# LEZ emissions sticker 3 (yellow) ????



## Glandwr (Jun 12, 2006)

Hi have searched the forums - I found links to the site where I could put in reg. details and find out if I could enter the London Emission Zone. My problem is that I have not got a reg. number yet.

I am still looking for my MH. Trawling Mobile.de I see ads that say that the MH for instance has "emissions sticker 3 yellow" does anyone know how this squares with the LEZ regs, and plans? Also does anyone know if this system is unique to Germany or if it correlates with the LEZ and if so what are the other colours, and would 4 be better or worse as far as emissions go.

thanks Dick


----------



## olley (May 1, 2005)

Hi dick as I understand it all vehicles need an "Umweltplakette" sticker in Germany to travel through a town that is in the Umwelt system. The colours are Red, Yellow and Green, Green being the best.

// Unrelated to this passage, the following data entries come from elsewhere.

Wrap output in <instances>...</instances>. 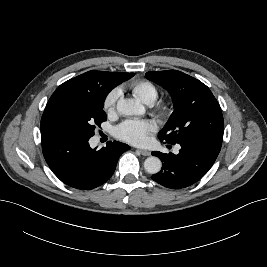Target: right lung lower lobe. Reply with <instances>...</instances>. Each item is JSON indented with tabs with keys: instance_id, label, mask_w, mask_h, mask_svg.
<instances>
[{
	"instance_id": "right-lung-lower-lobe-1",
	"label": "right lung lower lobe",
	"mask_w": 267,
	"mask_h": 267,
	"mask_svg": "<svg viewBox=\"0 0 267 267\" xmlns=\"http://www.w3.org/2000/svg\"><path fill=\"white\" fill-rule=\"evenodd\" d=\"M89 139L41 127L42 151L50 169L63 183L80 190L96 188L109 180L121 154L130 149L114 141L96 150L90 148Z\"/></svg>"
}]
</instances>
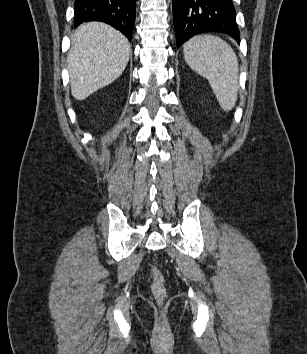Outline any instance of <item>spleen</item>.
I'll return each instance as SVG.
<instances>
[{"instance_id":"spleen-1","label":"spleen","mask_w":307,"mask_h":354,"mask_svg":"<svg viewBox=\"0 0 307 354\" xmlns=\"http://www.w3.org/2000/svg\"><path fill=\"white\" fill-rule=\"evenodd\" d=\"M186 63L205 77L225 111H230L238 97V60L225 41L213 35H197L183 46Z\"/></svg>"}]
</instances>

In the LEZ its only diesel HGV's which are effected.

This was posted by Don Madge:

"The number of cities which have now really introduced Umwelt Zone regulations on 1st January 2008 has reduced to 3: Berlin, Cologne (K?ln) and Hannover. Some more cities, all of them in the provinces Bavaria and Baden- W?rttemberg in the south of Germany, are still planning to introduce them during 2008. 

All vehicles that want to travel inside of an Umwelt Zone need to display a sticker ("Umweltplakette") on the windscreen. This sticker is available in three colours, red, yellow and green, where red stands for worst and green for best emission values. During 2008 all Umwelt Zones will be open for all sticker colours, but vehicles with red sticker will be banned from the Umwelt Zone in Hannover from 2009 on, and in Cologne from 2010 on. Berlin will allow all stickers until end of 2009, and afterwards only green stickers. The regulations of other cities are still subject to change. 

Motorways are (so far) exempted from the Umwelt Zone regulations, even if they pass through such zones. 

The Umwelt Zone regulations also affect foreign vehicles! 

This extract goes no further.